If you often have to call a pure function with arguments that in most cases belong to a small domain, use a static map (aka dictionary) that is initially empty. When the function is called, search the map for the function argument. If you find it, return the associated value, otherwise compute the result and insert the pair argument-result into the map.

Here is an example in which the map is implemented using an array. The same function was used for the example of the guideline "One-place cache" in this section:

double f(double x, double y) {
    static const int n_buckets = 8; // should be a power of 2
    static struct {
        double x; double y; double result;
    } cache[n_buckets];
    static int last_read_i = 0;
    static int last_written_i = 0;
    int i = last_read_i;
    do {
        if (cache[i].x == x && cache[i].y == y) {
            return cache[i].result;
        }
        i = (i + 1) % n_buckets;
    } while (i != last_read_i);
    last_read_i = last_written_i = (last_written_i + 1) % n_buckets;
    cache[last_written_i].x = x;
    cache[last_written_i].y = y;
    cache[last_written_i].result = sqrt(x * x + y * y);
    return cache[last_written_i].result;
}

Some functions, although they have a theoretically large domain, are called most often with few distinct arguments.

For example, a word processor may have many installed fonts, but in a typical document only a few fonts are used for most characters. A rendering function that has to handle the font of every character of the document will be called typically with few distinct values. For such cases, an N-places cache is preferable to a one-place cache, as in the example.

The remarks about static variables, in guideline "One-place cache" in this section, apply also to this case.

For small caches (in the example, having 8 places) the most efficient algorithm is a sequential scan on an array. To implement a larger cache, though, a search tree or a hash table could be more efficient. In addition, the cache of the example has fixed size, but it could be expedient to have a variable-size cache.

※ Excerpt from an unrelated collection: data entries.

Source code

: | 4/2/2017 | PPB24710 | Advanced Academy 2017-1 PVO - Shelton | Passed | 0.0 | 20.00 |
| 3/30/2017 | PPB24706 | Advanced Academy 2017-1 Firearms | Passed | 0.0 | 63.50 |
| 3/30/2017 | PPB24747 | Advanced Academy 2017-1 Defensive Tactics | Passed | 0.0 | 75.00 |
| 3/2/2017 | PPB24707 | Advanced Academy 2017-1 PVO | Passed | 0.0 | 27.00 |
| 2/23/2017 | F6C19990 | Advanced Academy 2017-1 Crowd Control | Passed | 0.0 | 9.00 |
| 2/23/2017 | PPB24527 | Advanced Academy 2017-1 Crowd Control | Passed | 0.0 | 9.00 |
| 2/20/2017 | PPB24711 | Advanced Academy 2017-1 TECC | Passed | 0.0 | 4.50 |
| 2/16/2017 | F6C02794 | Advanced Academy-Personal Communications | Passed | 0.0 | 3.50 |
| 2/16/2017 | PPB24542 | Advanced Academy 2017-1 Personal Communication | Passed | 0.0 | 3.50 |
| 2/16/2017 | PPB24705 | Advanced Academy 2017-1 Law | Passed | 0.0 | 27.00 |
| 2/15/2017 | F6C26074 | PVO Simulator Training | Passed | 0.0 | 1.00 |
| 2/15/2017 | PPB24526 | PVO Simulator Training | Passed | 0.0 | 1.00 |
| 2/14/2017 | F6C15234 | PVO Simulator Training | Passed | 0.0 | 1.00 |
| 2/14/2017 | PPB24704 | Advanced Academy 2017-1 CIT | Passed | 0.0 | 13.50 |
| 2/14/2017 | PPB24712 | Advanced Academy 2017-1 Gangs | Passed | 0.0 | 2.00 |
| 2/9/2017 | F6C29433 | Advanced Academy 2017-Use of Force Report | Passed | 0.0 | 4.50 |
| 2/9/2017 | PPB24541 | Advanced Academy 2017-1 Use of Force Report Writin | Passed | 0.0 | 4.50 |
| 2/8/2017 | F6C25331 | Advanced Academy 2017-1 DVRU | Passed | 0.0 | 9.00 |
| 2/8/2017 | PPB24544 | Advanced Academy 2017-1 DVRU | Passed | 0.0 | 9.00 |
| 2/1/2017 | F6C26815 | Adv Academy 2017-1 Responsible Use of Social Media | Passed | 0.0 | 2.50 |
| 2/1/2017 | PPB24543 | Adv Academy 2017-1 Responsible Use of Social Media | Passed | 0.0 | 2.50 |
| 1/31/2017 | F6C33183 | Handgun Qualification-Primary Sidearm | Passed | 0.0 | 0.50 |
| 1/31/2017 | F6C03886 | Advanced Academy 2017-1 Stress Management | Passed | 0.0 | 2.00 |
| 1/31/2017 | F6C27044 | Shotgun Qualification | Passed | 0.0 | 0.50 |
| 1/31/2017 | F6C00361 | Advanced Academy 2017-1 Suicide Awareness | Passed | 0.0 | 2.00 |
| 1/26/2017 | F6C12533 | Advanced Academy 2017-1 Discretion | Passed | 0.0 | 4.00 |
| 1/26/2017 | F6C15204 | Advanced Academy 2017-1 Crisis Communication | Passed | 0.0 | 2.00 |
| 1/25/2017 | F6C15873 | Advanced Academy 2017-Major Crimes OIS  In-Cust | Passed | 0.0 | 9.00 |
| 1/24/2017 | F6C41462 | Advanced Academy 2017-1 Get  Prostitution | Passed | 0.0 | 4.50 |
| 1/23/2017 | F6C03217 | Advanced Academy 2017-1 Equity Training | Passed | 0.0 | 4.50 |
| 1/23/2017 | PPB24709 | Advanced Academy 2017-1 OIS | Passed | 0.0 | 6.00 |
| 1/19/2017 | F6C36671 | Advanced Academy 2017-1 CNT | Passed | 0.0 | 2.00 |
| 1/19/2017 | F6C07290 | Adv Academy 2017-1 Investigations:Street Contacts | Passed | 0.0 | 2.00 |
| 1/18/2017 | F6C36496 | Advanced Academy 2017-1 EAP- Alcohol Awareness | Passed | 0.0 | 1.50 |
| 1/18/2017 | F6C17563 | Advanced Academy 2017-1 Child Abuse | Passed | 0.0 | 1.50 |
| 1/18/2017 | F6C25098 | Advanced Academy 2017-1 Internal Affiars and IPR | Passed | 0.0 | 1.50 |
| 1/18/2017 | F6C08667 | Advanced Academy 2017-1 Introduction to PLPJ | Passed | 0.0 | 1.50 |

Usually, the last read element is the most likely for the next call. Therefore, as in the example, it may be expedient to save its position and to begin the search from that position.

If the cache does not expand itself indefinitely, there is the problem choosing the element to replace. Obviously, it would be better to replace the element that is the least likely to be requested by the next call. In the example, it is assumed that, among the elements in the cache, the first inserted element is the least probable for the next call. Therefore, the write scans cyclically through the array. Often, a better criterion is to replace the least recently read element instead of the least recently written element. To implement such criterion, a more complex algorithm is required.